Pada awal hari tersebut, data AS menunjukkan bahwa Klaim Tunjangan Pengangguran Awal turun menjadi 215 Ribu pada minggu yang berakhir 20 Juni, di bawah ekspektasi dan turun dari pembacaan revisi sebelumnya sebesar 227 Ribu. Sementara itu, estimasi akhir Produk Domestik Bruto AS kuartal pertama menunjukkan ekonomi tumbuh pada tingkat tahunan sebesar 2,1%, direvisi naik dari estimasi sebelumnya sebesar 1,6%.
Ke depan, para pedagang akan memantau dengan cermat rilis Indeks Harga Konsumen (IHK) Tokyo untuk bulan Juni, yang dipandang sebagai indikator utama tren inflasi nasional di Jepang. Pembacaan yang lebih kuat dari perkiraan dapat memperkuat ekspektasi bahwa Bank of Japan (BoJ) mungkin akan terus mengetatkan kebijakan, memberikan dukungan pada Yen Jepang.
Analisis teknis jangka pendek:
Pada grafik 4 jam, USD/JPY diperdagangkan di 161,78. Pasangan ini mempertahankan bias bullish jangka pendek karena bertahan di atas Simple Moving Average (SMA) 20-periode di 161,66 dan SMA 100-periode di 160,67, menjaga tren naik yang lebih luas tetap utuh meskipun terjadi konsolidasi baru-baru ini. Relative Strength Index (RSI) sekitar 59 menunjukkan momentum positif namun tidak berlebihan, mengisyaratkan bahwa para pembeli masih mengendalikan pasar sambil memberikan ruang untuk upaya kenaikan lebih lanjut.
Di sisi atas, resistance terdekat terlihat di puncak horizontal baru-baru ini di sekitar 161,82, diikuti oleh penghalang lebih tinggi di 161,89, di mana pasokan baru bisa muncul. Di sisi bawah, support awal berada di 161,67, diperkuat oleh SMA 20-periode yang berdekatan di 161,66, sementara penurunan lebih dalam akan membuka support horizontal di 161,56 sebelum SMA 100-periode yang lebih jauh di sekitar 160,67.
(Analisis teknis dalam cerita ini ditulis dengan bantuan alat AI.)

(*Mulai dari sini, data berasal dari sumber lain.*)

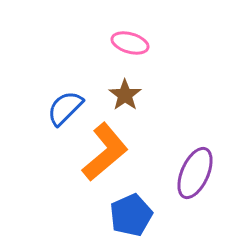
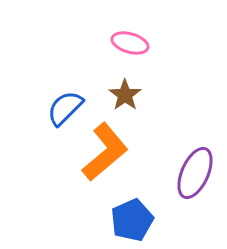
blue pentagon: moved 1 px right, 5 px down
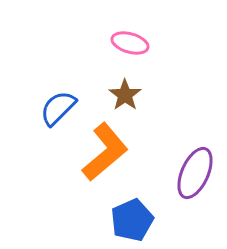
blue semicircle: moved 7 px left
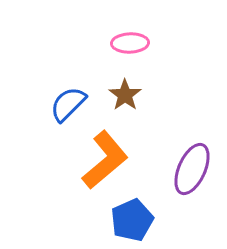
pink ellipse: rotated 18 degrees counterclockwise
blue semicircle: moved 10 px right, 4 px up
orange L-shape: moved 8 px down
purple ellipse: moved 3 px left, 4 px up
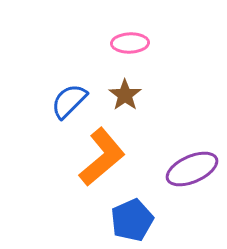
blue semicircle: moved 1 px right, 3 px up
orange L-shape: moved 3 px left, 3 px up
purple ellipse: rotated 42 degrees clockwise
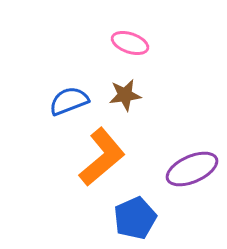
pink ellipse: rotated 21 degrees clockwise
brown star: rotated 28 degrees clockwise
blue semicircle: rotated 24 degrees clockwise
blue pentagon: moved 3 px right, 2 px up
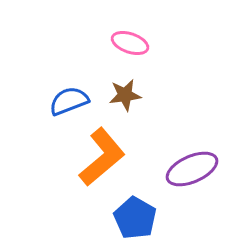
blue pentagon: rotated 18 degrees counterclockwise
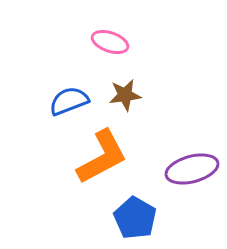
pink ellipse: moved 20 px left, 1 px up
orange L-shape: rotated 12 degrees clockwise
purple ellipse: rotated 9 degrees clockwise
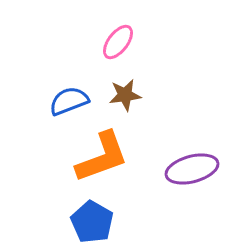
pink ellipse: moved 8 px right; rotated 72 degrees counterclockwise
orange L-shape: rotated 8 degrees clockwise
blue pentagon: moved 43 px left, 4 px down
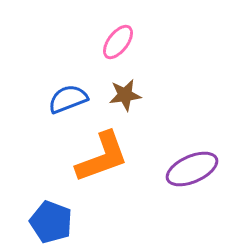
blue semicircle: moved 1 px left, 2 px up
purple ellipse: rotated 9 degrees counterclockwise
blue pentagon: moved 41 px left; rotated 9 degrees counterclockwise
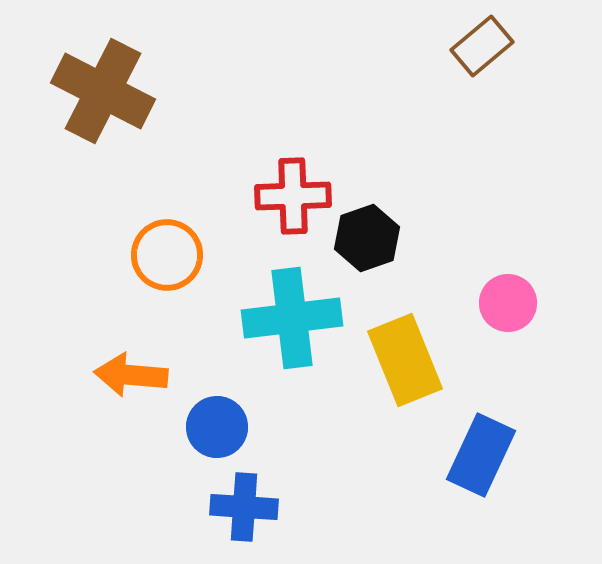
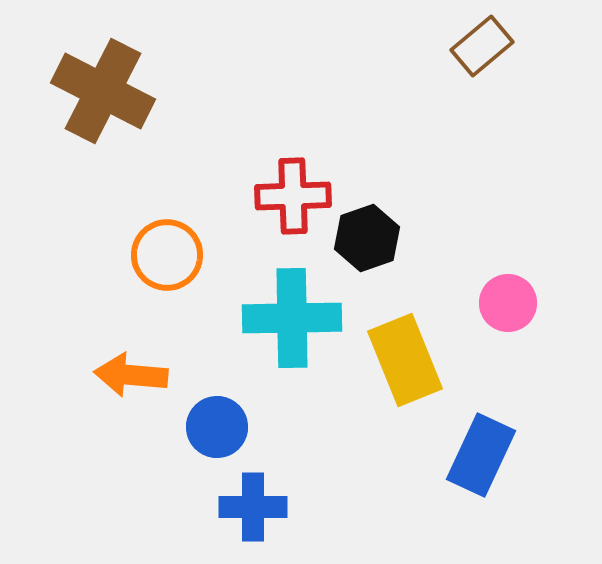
cyan cross: rotated 6 degrees clockwise
blue cross: moved 9 px right; rotated 4 degrees counterclockwise
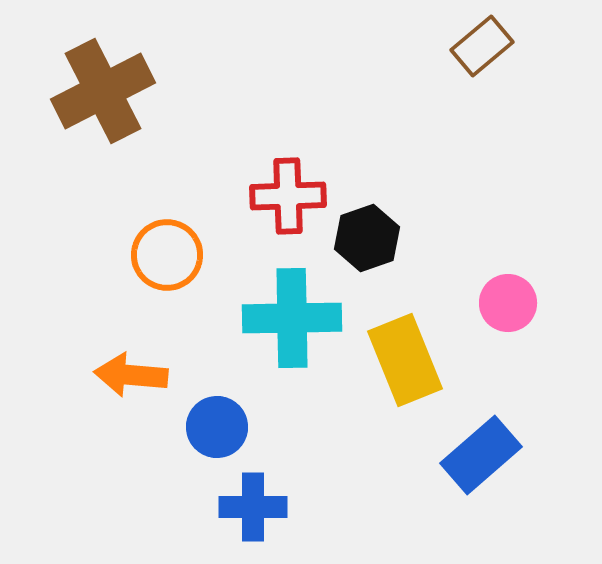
brown cross: rotated 36 degrees clockwise
red cross: moved 5 px left
blue rectangle: rotated 24 degrees clockwise
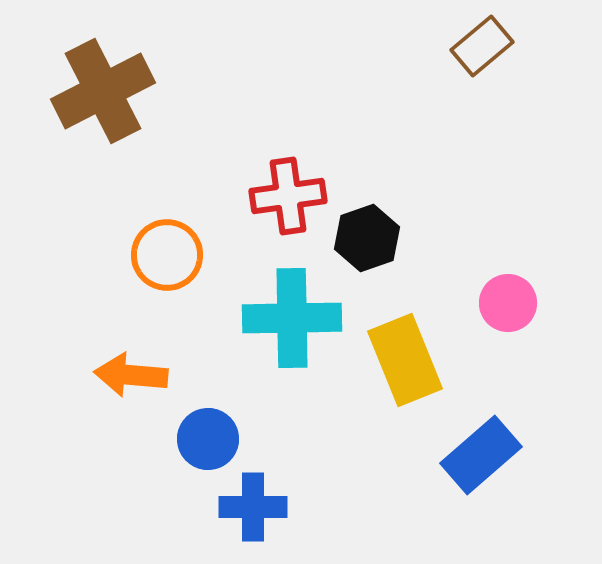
red cross: rotated 6 degrees counterclockwise
blue circle: moved 9 px left, 12 px down
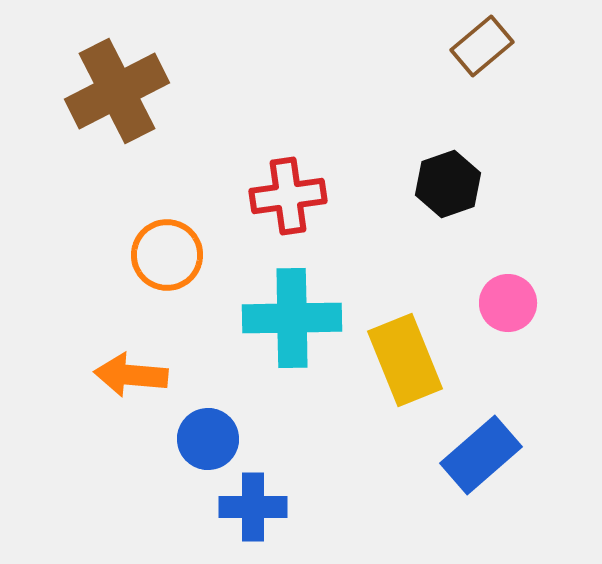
brown cross: moved 14 px right
black hexagon: moved 81 px right, 54 px up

Informasi di halaman ini berisi pernyataan berwawasan ke depan yang melibatkan risiko dan ketidakpastian. Pasar dan instrumen yang diprofilkan di halaman ini hanya untuk tujuan informasi dan tidak boleh dianggap sebagai rekomendasi untuk membeli atau menjual aset ini. Anda harus melakukan riset menyeluruh sebelum membuat keputusan investasi apa pun. FXStreet sama sekali tidak menjamin bahwa informasi ini bebas dari kesalahan, kekeliruan, atau salah saji material. Ini juga tidak menjamin bahwa informasi ini bersifat tepat waktu. Berinvestasi di Pasar Terbuka melibatkan banyak risiko, termasuk kehilangan semua atau sebagian dari investasi Anda, serta tekanan emosional. Semua risiko, kerugian, dan biaya yang terkait dengan investasi, termasuk kerugian pokok, adalah tanggung jawab Anda. Pandangan dan pendapat yang diungkapkan dalam artikel ini adalah milik penulis dan tidak mencerminkan kebijakan resmi atau posisi FXStreet maupun pengiklannya.